Collected data
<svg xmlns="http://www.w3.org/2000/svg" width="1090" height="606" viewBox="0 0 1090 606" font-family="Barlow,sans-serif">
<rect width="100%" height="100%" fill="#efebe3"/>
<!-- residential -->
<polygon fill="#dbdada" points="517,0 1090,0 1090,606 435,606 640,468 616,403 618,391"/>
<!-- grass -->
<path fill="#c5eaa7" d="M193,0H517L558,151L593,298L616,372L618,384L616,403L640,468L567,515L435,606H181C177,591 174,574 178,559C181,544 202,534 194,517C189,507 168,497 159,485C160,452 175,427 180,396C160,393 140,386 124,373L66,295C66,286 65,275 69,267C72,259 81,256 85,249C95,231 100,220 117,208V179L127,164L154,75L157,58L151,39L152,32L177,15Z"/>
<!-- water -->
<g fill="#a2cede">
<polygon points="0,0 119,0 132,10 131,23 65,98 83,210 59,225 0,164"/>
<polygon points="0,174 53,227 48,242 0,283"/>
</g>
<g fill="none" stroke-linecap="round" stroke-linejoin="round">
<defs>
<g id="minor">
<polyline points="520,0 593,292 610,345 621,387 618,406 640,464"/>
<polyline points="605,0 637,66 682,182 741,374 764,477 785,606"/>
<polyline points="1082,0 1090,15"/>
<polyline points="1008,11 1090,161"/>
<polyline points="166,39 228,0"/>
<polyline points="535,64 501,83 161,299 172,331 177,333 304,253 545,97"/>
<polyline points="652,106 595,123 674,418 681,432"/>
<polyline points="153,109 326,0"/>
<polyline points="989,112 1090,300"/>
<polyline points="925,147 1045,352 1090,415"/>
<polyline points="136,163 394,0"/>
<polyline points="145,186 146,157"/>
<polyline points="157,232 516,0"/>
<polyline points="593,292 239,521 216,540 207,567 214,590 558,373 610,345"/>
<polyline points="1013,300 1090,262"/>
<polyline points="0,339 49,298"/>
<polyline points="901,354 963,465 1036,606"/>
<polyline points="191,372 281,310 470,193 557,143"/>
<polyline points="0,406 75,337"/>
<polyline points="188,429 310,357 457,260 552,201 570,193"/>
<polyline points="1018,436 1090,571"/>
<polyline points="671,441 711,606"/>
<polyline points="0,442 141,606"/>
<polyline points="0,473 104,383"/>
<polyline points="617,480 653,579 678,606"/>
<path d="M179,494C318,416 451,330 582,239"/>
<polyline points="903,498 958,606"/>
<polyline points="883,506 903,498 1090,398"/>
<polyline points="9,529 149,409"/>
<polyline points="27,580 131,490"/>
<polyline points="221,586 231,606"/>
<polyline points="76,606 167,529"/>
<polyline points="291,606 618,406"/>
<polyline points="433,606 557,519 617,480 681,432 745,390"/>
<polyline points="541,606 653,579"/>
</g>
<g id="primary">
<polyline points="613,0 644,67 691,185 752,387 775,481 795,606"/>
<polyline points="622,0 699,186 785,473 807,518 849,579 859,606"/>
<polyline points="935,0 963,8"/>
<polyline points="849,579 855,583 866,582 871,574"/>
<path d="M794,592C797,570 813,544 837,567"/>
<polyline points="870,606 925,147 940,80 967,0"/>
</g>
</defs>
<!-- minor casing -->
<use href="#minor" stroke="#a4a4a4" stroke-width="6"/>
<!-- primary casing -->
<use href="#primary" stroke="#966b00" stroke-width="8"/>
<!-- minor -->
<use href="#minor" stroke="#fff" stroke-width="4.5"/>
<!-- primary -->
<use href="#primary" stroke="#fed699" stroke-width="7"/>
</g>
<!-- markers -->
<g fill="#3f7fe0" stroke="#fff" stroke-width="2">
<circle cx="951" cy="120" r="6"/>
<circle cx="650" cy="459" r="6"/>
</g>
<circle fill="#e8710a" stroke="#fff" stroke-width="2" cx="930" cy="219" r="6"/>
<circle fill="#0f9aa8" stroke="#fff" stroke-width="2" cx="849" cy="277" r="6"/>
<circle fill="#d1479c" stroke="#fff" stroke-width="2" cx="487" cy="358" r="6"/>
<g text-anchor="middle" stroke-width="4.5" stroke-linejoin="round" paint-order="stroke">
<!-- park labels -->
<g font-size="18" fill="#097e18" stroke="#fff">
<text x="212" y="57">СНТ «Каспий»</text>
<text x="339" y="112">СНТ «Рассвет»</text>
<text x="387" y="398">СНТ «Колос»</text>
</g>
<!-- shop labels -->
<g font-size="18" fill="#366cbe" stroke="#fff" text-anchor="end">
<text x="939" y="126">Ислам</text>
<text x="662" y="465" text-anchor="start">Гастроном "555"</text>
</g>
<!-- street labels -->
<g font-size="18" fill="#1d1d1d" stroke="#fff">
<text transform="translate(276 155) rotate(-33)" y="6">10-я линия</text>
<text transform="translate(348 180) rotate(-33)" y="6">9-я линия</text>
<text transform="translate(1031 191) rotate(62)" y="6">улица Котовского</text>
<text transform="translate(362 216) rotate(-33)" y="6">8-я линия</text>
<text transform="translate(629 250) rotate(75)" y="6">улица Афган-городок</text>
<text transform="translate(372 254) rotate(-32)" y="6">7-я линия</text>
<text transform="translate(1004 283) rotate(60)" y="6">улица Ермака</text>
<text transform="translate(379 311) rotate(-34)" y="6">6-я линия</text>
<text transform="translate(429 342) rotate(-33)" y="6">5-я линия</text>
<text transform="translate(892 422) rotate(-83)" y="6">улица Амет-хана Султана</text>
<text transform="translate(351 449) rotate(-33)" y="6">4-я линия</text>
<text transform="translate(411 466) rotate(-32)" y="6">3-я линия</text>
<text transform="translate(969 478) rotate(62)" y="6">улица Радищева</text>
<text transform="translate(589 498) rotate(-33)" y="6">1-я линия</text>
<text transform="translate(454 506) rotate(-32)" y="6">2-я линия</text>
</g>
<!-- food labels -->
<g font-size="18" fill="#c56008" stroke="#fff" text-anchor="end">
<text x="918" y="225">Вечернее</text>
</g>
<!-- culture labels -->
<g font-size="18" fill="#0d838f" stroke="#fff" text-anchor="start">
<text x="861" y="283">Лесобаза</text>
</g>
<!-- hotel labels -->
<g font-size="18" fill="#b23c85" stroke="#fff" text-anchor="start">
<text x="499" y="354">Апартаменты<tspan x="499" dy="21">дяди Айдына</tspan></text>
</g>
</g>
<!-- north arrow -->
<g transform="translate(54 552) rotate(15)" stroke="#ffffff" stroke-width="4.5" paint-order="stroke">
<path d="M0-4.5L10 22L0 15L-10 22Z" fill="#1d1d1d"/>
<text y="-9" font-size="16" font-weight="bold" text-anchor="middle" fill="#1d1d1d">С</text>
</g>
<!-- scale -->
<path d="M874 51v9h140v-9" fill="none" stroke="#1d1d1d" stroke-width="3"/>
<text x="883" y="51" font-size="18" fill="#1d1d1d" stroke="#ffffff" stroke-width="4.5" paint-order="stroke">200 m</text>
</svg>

DIRECTIONS FOR THIS TASK
The answer should be the full set of records, reproduced exactly.

ANSWER TO THIS EXERCISE
<svg xmlns="http://www.w3.org/2000/svg" width="1090" height="606" viewBox="0 0 1090 606" font-family="Barlow,sans-serif">
<rect width="100%" height="100%" fill="#efebe3"/>
<!-- residential -->
<polygon fill="#dbdada" points="517,0 1090,0 1090,606 435,606 640,468 616,403 618,391"/>
<!-- grass -->
<path fill="#c5eaa7" d="M193,0H517L558,151L593,298L616,372L618,384L616,403L640,468L567,515L435,606H181C177,591 174,574 178,559C181,544 202,534 194,517C189,507 168,497 159,485C160,452 175,427 180,396C160,393 140,386 124,373L66,295C66,286 65,275 69,267C72,259 81,256 85,249C95,231 100,220 117,208V179L127,164L154,75L157,58L151,39L152,32L177,15Z"/>
<!-- water -->
<g fill="#a2cede">
<polygon points="0,0 119,0 132,10 131,23 65,98 83,210 59,225 0,164"/>
<polygon points="0,174 53,227 48,242 0,283"/>
</g>
<g fill="none" stroke-linecap="round" stroke-linejoin="round">
<defs>
<g id="minor">
<polyline points="520,0 593,292 610,345 621,387 618,406 640,464"/>
<polyline points="605,0 637,66 682,182 741,374 764,477 785,606"/>
<polyline points="1082,0 1090,15"/>
<polyline points="1008,11 1090,161"/>
<polyline points="166,39 228,0"/>
<polyline points="535,64 501,83 161,299 172,331 177,333 304,253 545,97"/>
<polyline points="652,106 595,123 674,418 681,432"/>
<polyline points="153,109 326,0"/>
<polyline points="989,112 1090,300"/>
<polyline points="925,147 1045,352 1090,415"/>
<polyline points="136,163 394,0"/>
<polyline points="145,186 146,157"/>
<polyline points="157,232 516,0"/>
<polyline points="593,292 239,521 216,540 207,567 214,590 558,373 610,345"/>
<polyline points="1013,300 1090,262"/>
<polyline points="0,339 49,298"/>
<polyline points="901,354 963,465 1036,606"/>
<polyline points="191,372 281,310 470,193 557,143"/>
<polyline points="0,406 75,337"/>
<polyline points="188,429 310,357 457,260 552,201 570,193"/>
<polyline points="1018,436 1090,571"/>
<polyline points="671,441 711,606"/>
<polyline points="0,442 141,606"/>
<polyline points="0,473 104,383"/>
<polyline points="617,480 653,579 678,606"/>
<path d="M179,494C318,416 451,330 582,239"/>
<polyline points="903,498 958,606"/>
<polyline points="883,506 903,498 1090,398"/>
<polyline points="9,529 149,409"/>
<polyline points="27,580 131,490"/>
<polyline points="221,586 231,606"/>
<polyline points="76,606 167,529"/>
<polyline points="291,606 618,406"/>
<polyline points="433,606 557,519 617,480 681,432 745,390"/>
<polyline points="541,606 653,579"/>
</g>
<g id="primary">
<polyline points="613,0 644,67 691,185 752,387 775,481 795,606"/>
<polyline points="622,0 699,186 785,473 807,518 849,579 859,606"/>
<polyline points="935,0 963,8"/>
<polyline points="849,579 855,583 866,582 871,574"/>
<path d="M794,592C797,570 813,544 837,567"/>
<polyline points="870,606 925,147 940,80 967,0"/>
</g>
</defs>
<!-- minor casing -->
<use href="#minor" stroke="#a4a4a4" stroke-width="6"/>
<!-- primary casing -->
<use href="#primary" stroke="#966b00" stroke-width="8"/>
<!-- minor -->
<use href="#minor" stroke="#fff" stroke-width="4.5"/>
<!-- primary -->
<use href="#primary" stroke="#fed699" stroke-width="7"/>
</g>
<!-- markers -->
<g fill="#3f7fe0" stroke="#fff" stroke-width="2">
<circle cx="951" cy="120" r="6"/>
<circle cx="650" cy="459" r="6"/>
</g>
<circle fill="#e8710a" stroke="#fff" stroke-width="2" cx="930" cy="219" r="6"/>
<circle fill="#0f9aa8" stroke="#fff" stroke-width="2" cx="849" cy="277" r="6"/>
<circle fill="#d1479c" stroke="#fff" stroke-width="2" cx="487" cy="358" r="6"/>
<g text-anchor="middle" stroke-width="4.5" stroke-linejoin="round" paint-order="stroke">
<!-- park labels -->
<g font-size="18" fill="#097e18" stroke="#fff">
<text x="212" y="57">СНТ «Каспий»</text>
<text x="339" y="112">СНТ «Рассвет»</text>
<text x="387" y="398">СНТ «Колос»</text>
</g>
<!-- shop labels -->
<g font-size="18" fill="#366cbe" stroke="#fff" text-anchor="end">
<text x="939" y="126">Ислам</text>
<text x="662" y="465" text-anchor="start">Гастроном "555"</text>
</g>
<!-- street labels -->
<g font-size="18" fill="#1d1d1d" stroke="#fff">
<text transform="translate(276 155) rotate(-33)" y="6">10-я линия</text>
<text transform="translate(348 180) rotate(-33)" y="6">9-я линия</text>
<text transform="translate(1031 191) rotate(62)" y="6">улица Котовского</text>
<text transform="translate(362 216) rotate(-33)" y="6">8-я линия</text>
<text transform="translate(629 250) rotate(75)" y="6">улица Афган-городок</text>
<text transform="translate(372 254) rotate(-32)" y="6">7-я линия</text>
<text transform="translate(1004 283) rotate(60)" y="6">улица Ермака</text>
<text transform="translate(379 311) rotate(-34)" y="6">6-я линия</text>
<text transform="translate(429 342) rotate(-33)" y="6">5-я линия</text>
<text transform="translate(892 422) rotate(-83)" y="6">улица Амет-хана Султана</text>
<text transform="translate(351 449) rotate(-33)" y="6">4-я линия</text>
<text transform="translate(411 466) rotate(-32)" y="6">3-я линия</text>
<text transform="translate(969 478) rotate(62)" y="6">улица Радищева</text>
<text transform="translate(589 498) rotate(-33)" y="6">1-я линия</text>
<text transform="translate(454 506) rotate(-32)" y="6">2-я линия</text>
</g>
<!-- food labels -->
<g font-size="18" fill="#c56008" stroke="#fff" text-anchor="end">
<text x="918" y="225">Вечернее</text>
</g>
<!-- culture labels -->
<g font-size="18" fill="#0d838f" stroke="#fff" text-anchor="start">
<text x="861" y="283">Лесобаза</text>
</g>
<!-- hotel labels -->
<g font-size="18" fill="#b23c85" stroke="#fff" text-anchor="start">
<text x="499" y="354">Апартаменты<tspan x="499" dy="21">дяди Айдына</tspan></text>
</g>
</g>
<!-- north arrow -->
<g transform="translate(54 552) rotate(15)" stroke="#ffffff" stroke-width="4.5" paint-order="stroke">
<path d="M0-4.5L10 22L0 15L-10 22Z" fill="#1d1d1d"/>
<text y="-9" font-size="16" font-weight="bold" text-anchor="middle" fill="#1d1d1d">С</text>
</g>
<!-- scale -->
<path d="M874 51v9h140v-9" fill="none" stroke="#1d1d1d" stroke-width="3"/>
<text x="883" y="51" font-size="18" fill="#1d1d1d" stroke="#ffffff" stroke-width="4.5" paint-order="stroke">200 m</text>
</svg>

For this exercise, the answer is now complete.